At Evaluation Support Scotland we know lots of third sector organisations believe these statements. The good news is that we also know that they are myths. 

There are simple steps that you can follow to make self-evaluation easier and more useful – and we can help!  Our evaluation pathway illustrates this:

  • Set your outcomes.  Outcomes describe the difference you are trying to make by doing the work you do. 
  • Define your indicators.  These are what you measure to find out whether you are achieving your outcomes.
  • Decide how to collect evidence of your indicators.  Pick methods that work for your project.
  • Analyse your evidence.  To what extent are you achieving your outcomes?  Do you make more difference in some situations than others?  Why?
  • Use what you have learned – to improve your work, attract new volunteers, reach more service users, keep your board informed, help others in the sector… and report to funders. 

The order is important.  Don’t jump straight to designing a questionnaire.

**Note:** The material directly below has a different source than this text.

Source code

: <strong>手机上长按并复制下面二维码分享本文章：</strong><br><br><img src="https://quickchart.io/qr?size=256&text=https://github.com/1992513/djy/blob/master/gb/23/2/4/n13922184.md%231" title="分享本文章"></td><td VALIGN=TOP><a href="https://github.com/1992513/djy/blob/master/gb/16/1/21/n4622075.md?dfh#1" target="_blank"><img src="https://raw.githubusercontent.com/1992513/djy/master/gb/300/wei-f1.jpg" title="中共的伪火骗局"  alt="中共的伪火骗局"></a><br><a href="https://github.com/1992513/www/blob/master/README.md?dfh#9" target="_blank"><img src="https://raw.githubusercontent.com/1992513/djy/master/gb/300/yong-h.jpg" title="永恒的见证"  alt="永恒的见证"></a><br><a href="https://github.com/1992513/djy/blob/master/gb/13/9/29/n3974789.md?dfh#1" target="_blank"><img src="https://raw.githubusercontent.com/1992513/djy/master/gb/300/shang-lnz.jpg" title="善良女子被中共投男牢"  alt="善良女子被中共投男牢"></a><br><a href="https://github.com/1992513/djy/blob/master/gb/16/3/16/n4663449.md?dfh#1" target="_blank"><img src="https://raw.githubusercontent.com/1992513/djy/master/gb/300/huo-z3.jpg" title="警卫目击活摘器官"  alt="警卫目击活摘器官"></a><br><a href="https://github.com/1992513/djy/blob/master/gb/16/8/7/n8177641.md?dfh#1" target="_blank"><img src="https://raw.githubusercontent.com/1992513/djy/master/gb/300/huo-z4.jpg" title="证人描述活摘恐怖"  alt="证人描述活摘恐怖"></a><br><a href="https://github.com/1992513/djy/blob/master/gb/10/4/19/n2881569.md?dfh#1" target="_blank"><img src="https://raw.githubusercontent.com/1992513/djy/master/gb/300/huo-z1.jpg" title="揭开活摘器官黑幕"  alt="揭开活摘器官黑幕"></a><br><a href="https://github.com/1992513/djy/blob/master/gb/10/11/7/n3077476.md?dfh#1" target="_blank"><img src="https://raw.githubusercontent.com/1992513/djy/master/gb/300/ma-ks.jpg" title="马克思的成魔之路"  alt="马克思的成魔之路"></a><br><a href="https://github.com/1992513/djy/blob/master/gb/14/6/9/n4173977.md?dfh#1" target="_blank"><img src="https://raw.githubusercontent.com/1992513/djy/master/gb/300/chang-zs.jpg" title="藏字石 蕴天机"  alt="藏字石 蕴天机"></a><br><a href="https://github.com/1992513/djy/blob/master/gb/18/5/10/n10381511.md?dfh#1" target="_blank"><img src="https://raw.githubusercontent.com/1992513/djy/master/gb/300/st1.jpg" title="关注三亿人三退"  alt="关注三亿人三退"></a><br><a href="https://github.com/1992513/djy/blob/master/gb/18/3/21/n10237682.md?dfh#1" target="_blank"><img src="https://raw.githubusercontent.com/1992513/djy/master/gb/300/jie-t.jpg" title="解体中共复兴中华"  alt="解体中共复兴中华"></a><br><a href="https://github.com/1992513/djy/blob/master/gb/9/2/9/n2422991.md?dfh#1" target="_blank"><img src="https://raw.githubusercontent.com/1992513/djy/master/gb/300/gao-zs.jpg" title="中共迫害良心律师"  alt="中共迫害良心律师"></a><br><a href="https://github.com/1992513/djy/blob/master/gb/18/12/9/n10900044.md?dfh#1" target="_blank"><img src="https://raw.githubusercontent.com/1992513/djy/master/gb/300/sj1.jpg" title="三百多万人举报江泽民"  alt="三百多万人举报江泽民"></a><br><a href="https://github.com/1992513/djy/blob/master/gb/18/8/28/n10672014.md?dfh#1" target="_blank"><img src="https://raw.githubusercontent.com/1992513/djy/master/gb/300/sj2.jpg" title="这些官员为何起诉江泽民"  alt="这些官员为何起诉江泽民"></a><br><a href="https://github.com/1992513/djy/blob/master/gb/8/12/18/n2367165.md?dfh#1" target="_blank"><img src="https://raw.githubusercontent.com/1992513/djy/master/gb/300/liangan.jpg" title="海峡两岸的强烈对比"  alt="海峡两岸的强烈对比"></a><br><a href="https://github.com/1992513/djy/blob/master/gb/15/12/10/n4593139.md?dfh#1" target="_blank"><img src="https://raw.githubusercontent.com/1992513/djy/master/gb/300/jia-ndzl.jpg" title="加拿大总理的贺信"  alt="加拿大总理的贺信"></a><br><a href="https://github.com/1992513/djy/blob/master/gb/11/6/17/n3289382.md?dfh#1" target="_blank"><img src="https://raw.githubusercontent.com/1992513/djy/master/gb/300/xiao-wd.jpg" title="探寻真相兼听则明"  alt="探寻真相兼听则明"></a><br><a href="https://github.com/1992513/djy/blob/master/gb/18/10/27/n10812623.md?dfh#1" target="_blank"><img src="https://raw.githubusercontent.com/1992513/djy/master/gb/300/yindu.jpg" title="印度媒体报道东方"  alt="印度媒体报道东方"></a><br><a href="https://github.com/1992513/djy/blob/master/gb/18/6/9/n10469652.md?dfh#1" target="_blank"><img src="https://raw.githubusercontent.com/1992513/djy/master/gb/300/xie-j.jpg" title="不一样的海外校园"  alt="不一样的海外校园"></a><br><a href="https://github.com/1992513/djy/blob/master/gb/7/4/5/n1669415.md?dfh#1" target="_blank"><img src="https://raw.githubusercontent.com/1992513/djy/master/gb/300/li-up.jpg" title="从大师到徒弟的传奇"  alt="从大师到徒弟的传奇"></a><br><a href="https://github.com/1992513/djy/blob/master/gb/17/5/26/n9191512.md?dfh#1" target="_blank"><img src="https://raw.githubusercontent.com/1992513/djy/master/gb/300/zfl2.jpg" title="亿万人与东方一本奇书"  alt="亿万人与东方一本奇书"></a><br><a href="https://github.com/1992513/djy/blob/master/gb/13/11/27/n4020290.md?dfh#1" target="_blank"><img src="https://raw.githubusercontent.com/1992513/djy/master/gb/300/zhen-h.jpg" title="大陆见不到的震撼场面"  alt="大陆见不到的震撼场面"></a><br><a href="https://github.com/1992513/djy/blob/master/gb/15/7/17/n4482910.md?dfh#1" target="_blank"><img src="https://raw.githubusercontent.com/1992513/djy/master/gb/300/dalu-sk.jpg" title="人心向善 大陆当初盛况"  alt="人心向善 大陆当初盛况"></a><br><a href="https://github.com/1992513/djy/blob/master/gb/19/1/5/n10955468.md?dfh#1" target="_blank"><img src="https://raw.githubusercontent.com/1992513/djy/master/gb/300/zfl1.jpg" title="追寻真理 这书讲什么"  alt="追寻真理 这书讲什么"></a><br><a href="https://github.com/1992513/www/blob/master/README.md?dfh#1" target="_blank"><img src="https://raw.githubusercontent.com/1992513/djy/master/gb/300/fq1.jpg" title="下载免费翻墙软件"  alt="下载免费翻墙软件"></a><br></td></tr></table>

If you don’t know what difference you are trying to make and measure you can’t know what to ask or even whether a questionnaire is the right method!  Our mantra is “Outcomes Indicators Methods”.

We have a range of free resources on our website to help.  You may find our Support Guides is a good place to start. We offer a range of evaluation workshops and tailored support. Some funders will fund evaluation support.  Just contact your funding officer. 

Before you know it, you’ll be saying:

“Our evaluation is part of our everyday work and takes less time than before.”

“We evaluate our work in order to find out what difference we make and how we can do things even better.  We have valuable learning to share.”